[RECORDED INFORMATION — start]
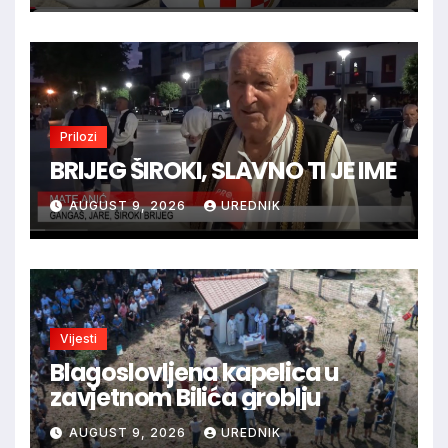
Prilozi
BRIJEG ŠIROKI, SLAVNO TI JE IME
AUGUST 9, 2026
UREDNIK
Vijesti
Blagoslovljena kapelica u
zavjetnom Bilića groblju
AUGUST 9, 2026
UREDNIK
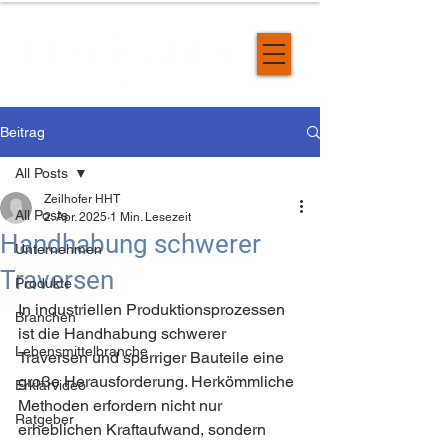
Beitrag
All Posts
Zeilhofer HHT
All Posts
2. Apr. 2025
1 Min. Lesezeit
Handhabung schwerer
Unternehmen
Traversen
Produkte
In industriellen Produktionsprozessen 
Branchen
ist die Handhabung schwerer 
Lebensmittelbranche
Traversen und sperriger Bauteile eine 
große Herausforderung. Herkömmliche 
Erklärvideo
Methoden erfordern nicht nur 
Ratgeber
erheblichen Kraftaufwand, sondern 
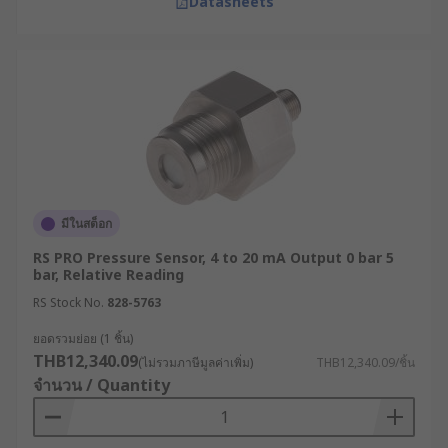
Datasheets
มีในสต็อก
RS PRO Pressure Sensor, 4 to 20 mA Output 0 bar 5
bar, Relative Reading
RS Stock No.
828-5763
ยอดรวมย่อย (1 ชิ้น)
THB12,340.09
(ไม่รวมภาษีมูลค่าเพิ่ม)
THB12,340.09/ชิ้น
จำนวน / Quantity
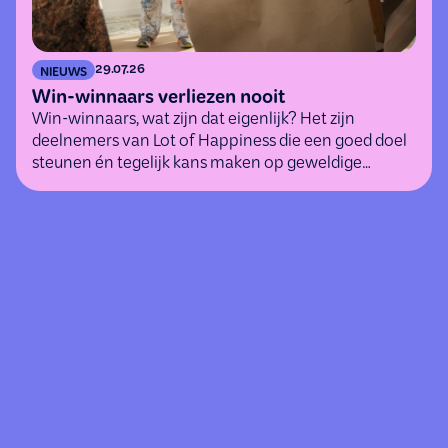
29.07.26
NIEUWS
Win-winnaars verliezen nooit
Win-winnaars, wat zijn dat eigenlijk? Het zijn
deelnemers van Lot of Happiness die een goed doel
steunen én tegelijk kans maken op geweldige
(geld)prijzen.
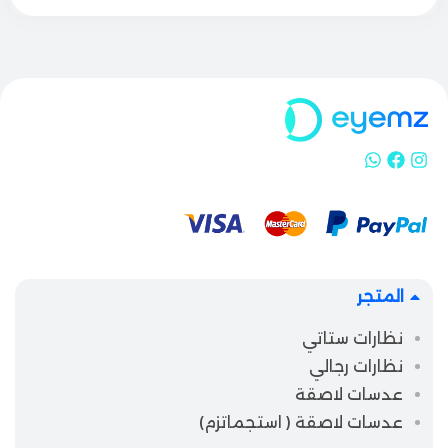
المتجر
نظارات ستاتي
نظارات رجالي
عدسات لاصقة
عدسات لاصقة ( استجماتزم)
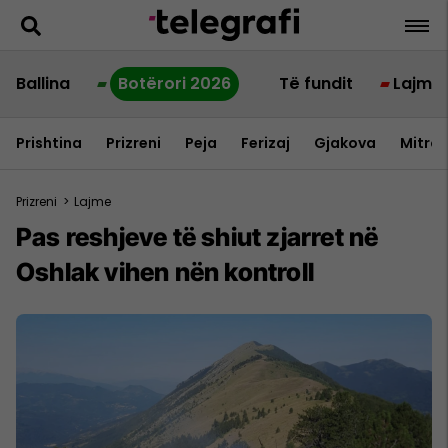
Ballina
Botërori 2026
Të fundit
Lajme
Prishtina
Prizreni
Peja
Ferizaj
Gjakova
Mitrov
Prizreni
>
Lajme
Pas reshjeve të shiut zjarret në
Oshlak vihen nën kontroll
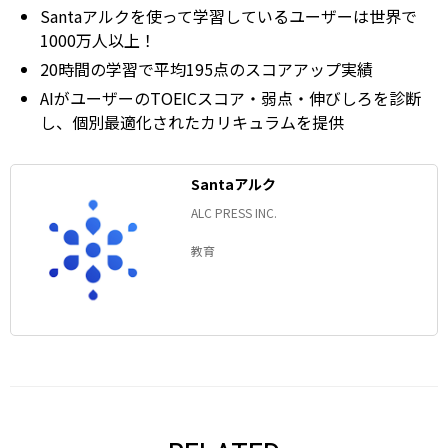
Santaアルクを使って学習しているユーザーは世界で
1000万人以上！
20時間の学習で平均195点のスコアアップ実績
AIがユーザーのTOEICスコア・弱点・伸びしろを診断
し、個別最適化されたカリキュラムを提供
Santaアルク
ALC PRESS INC.
教育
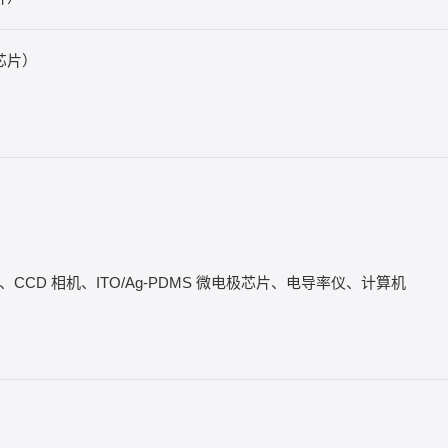
芯片）
CD 相机、ITO/Ag-PDMS 微电极芯片、电导率仪、计算机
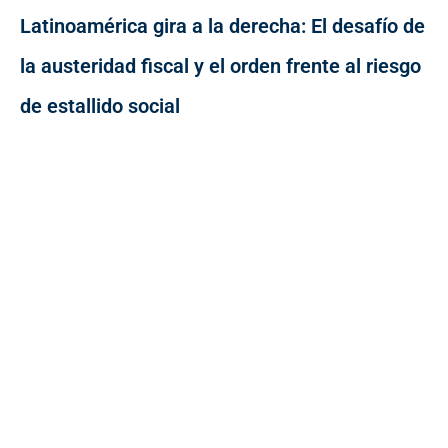
Latinoamérica gira a la derecha: El desafío de
la austeridad fiscal y el orden frente al riesgo
de estallido social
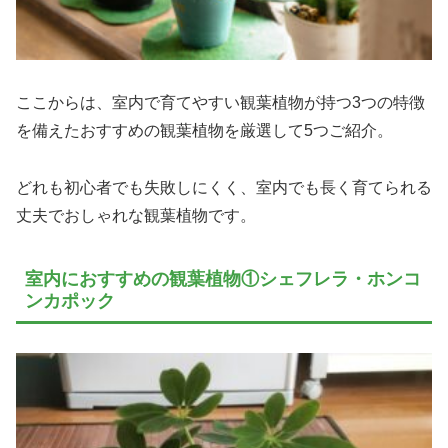
ここからは、室内で育てやすい観葉植物が持つ3つの特徴
を備えたおすすめの観葉植物を厳選して5つご紹介。
どれも初心者でも失敗しにくく、室内でも長く育てられる
丈夫でおしゃれな観葉植物です。
室内におすすめの観葉植物①シェフレラ・ホンコ
ンカポック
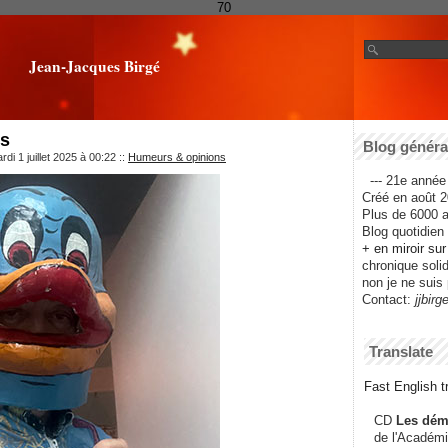
70
Jean-Jacques Birgé
es
Blog général
di 1 juillet 2025 à 00:22
::
Humeurs & opinions
--- 21e année 
Créé en août 2
Plus de 6000 ar
Blog quotidien f
+ en miroir su
chronique solida
non je ne suis 
Contact:
jjbirg
Translate
Fast English tr
CD
Les dém
de l'Académi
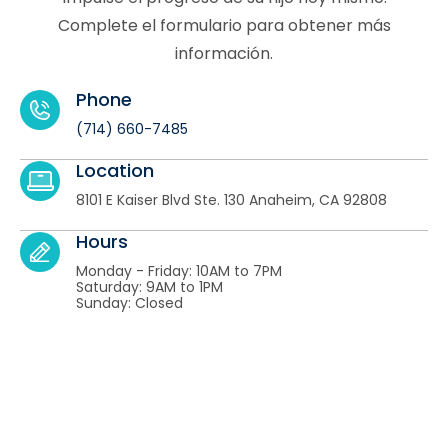
Complete el formulario para obtener más
información.
Phone
(714) 660-7485
Location
8101 E Kaiser Blvd Ste. 130 Anaheim, CA 92808
Hours
Monday - Friday: 10AM to 7PM
Saturday: 9AM to 1PM
Sunday: Closed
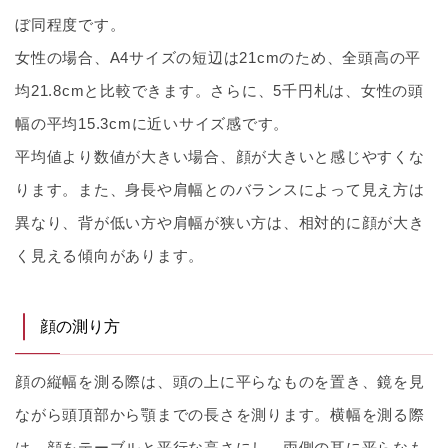
ぼ同程度です。
女性の場合、A4サイズの短辺は21cmのため、全頭高の平
均21.8cmと比較できます。さらに、5千円札は、女性の頭
幅の平均15.3cmに近いサイズ感です。
平均値より数値が大きい場合、顔が大きいと感じやすくな
ります。また、身長や肩幅とのバランスによって見え方は
異なり、背が低い方や肩幅が狭い方は、相対的に顔が大き
く見える傾向があります。
顔の測り方
顔の縦幅を測る際は、頭の上に平らなものを置き、鏡を見
ながら頭頂部から顎までの長さを測ります。横幅を測る際
は、顔をテーブルと平行な高さにし、両側の耳に平らなも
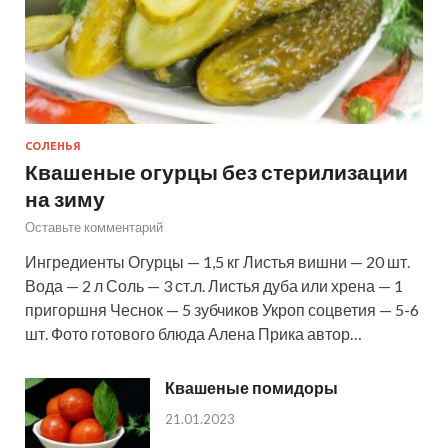
СОЛЕНЬЯ
Квашеные огурцы без стерилизации
на зиму
Оставьте комментарий
Ингредиенты Огурцы — 1,5 кг Листья вишни — 20 шт.
Вода — 2 л Соль — 3 ст.л. Листья дуба или хрена — 1
пригоршня Чеснок — 5 зубчиков Укроп соцветия — 5-6
шт. Фото готового блюда Алена Прика автор…
Квашеные помидоры
21.01.2023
[RECORDED INFORMATION — finish]
• [TO DO] Reproduce the text of all the records above word for word, omitting the pictures.

• [YOUR RESPONSE]
Prilozi
BRIJEG ŠIROKI, SLAVNO TI JE IME
AUGUST 9, 2026
UREDNIK
Vijesti
Blagoslovljena kapelica u
zavjetnom Bilića groblju
AUGUST 9, 2026
UREDNIK
Beitrag
All Posts
Zeilhofer HHT
All Posts
2. Apr. 2025
1 Min. Lesezeit
Handhabung schwerer
Unternehmen
Traversen
Produkte
In industriellen Produktionsprozessen 
Branchen
ist die Handhabung schwerer 
Lebensmittelbranche
Traversen und sperriger Bauteile eine 
große Herausforderung. Herkömmliche 
Erklärvideo
Methoden erfordern nicht nur 
Ratgeber
erheblichen Kraftaufwand, sondern 
Datasheets
มีในสต็อก
RS PRO Pressure Sensor, 4 to 20 mA Output 0 bar 5
bar, Relative Reading
RS Stock No.
828-5763
ยอดรวมย่อย (1 ชิ้น)
THB12,340.09
(ไม่รวมภาษีมูลค่าเพิ่ม)
THB12,340.09/ชิ้น
จำนวน / Quantity
29.07.26
NIEUWS
Win-winnaars verliezen nooit
Win-winnaars, wat zijn dat eigenlijk? Het zijn
deelnemers van Lot of Happiness die een goed doel
steunen én tegelijk kans maken op geweldige
(geld)prijzen.
المتجر
نظارات ستاتي
نظارات رجالي
عدسات لاصقة
عدسات لاصقة ( استجماتزم)
Ballina
Botërori 2026
Të fundit
Lajme
Prishtina
Prizreni
Peja
Ferizaj
Gjakova
Mitrov
Prizreni
>
Lajme
Pas reshjeve të shiut zjarret në
Oshlak vihen nën kontroll
Santaアルクを使って学習しているユーザーは世界で
1000万人以上！
20時間の学習で平均195点のスコアアップ実績
AIがユーザーのTOEICスコア・弱点・伸びしろを診断
し、個別最適化されたカリキュラムを提供
Santaアルク
ALC PRESS INC.
教育
芯片）
CD 相机、ITO/Ag-PDMS 微电极芯片、电导率仪、计算机
Latinoamérica gira a la derecha: El desafío de
la austeridad fiscal y el orden frente al riesgo
de estallido social
ここからは、室内で育てやすい観葉植物が持つ3つの特徴
を備えたおすすめの観葉植物を厳選して5つご紹介。
どれも初心者でも失敗しにくく、室内でも長く育てられる
丈夫でおしゃれな観葉植物です。
室内におすすめの観葉植物①シェフレラ・ホンコ
ンカポック
70
Jean-Jacques Birgé
es
Blog général
di 1 juillet 2025 à 00:22
::
Humeurs & opinions
--- 21e année 
Créé en août 2
Plus de 6000 ar
Blog quotidien f
+ en miroir su
chronique solida
non je ne suis 
Contact:
jjbirg
Translate
Fast English tr
CD
Les dém
de l'Académi
Complete el formulario para obtener más
información.
Phone
(714) 660-7485
Location
8101 E Kaiser Blvd Ste. 130 Anaheim, CA 92808
Hours
Monday - Friday: 10AM to 7PM
Saturday: 9AM to 1PM
Sunday: Closed
ぼ同程度です。
女性の場合、A4サイズの短辺は21cmのため、全頭高の平
均21.8cmと比較できます。さらに、5千円札は、女性の頭
幅の平均15.3cmに近いサイズ感です。
平均値より数値が大きい場合、顔が大きいと感じやすくな
ります。また、身長や肩幅とのバランスによって見え方は
異なり、背が低い方や肩幅が狭い方は、相対的に顔が大き
く見える傾向があります。
顔の測り方
顔の縦幅を測る際は、頭の上に平らなものを置き、鏡を見
ながら頭頂部から顎までの長さを測ります。横幅を測る際
は、顔をテーブルと平行な高さにし、両側の耳に平らなも
СОЛЕНЬЯ
Квашеные огурцы без стерилизации
на зиму
Оставьте комментарий
Ингредиенты Огурцы — 1,5 кг Листья вишни — 20 шт.
Вода — 2 л Соль — 3 ст.л. Листья дуба или хрена — 1
пригоршня Чеснок — 5 зубчиков Укроп соцветия — 5-6
шт. Фото готового блюда Алена Прика автор…
Квашеные помидоры
21.01.2023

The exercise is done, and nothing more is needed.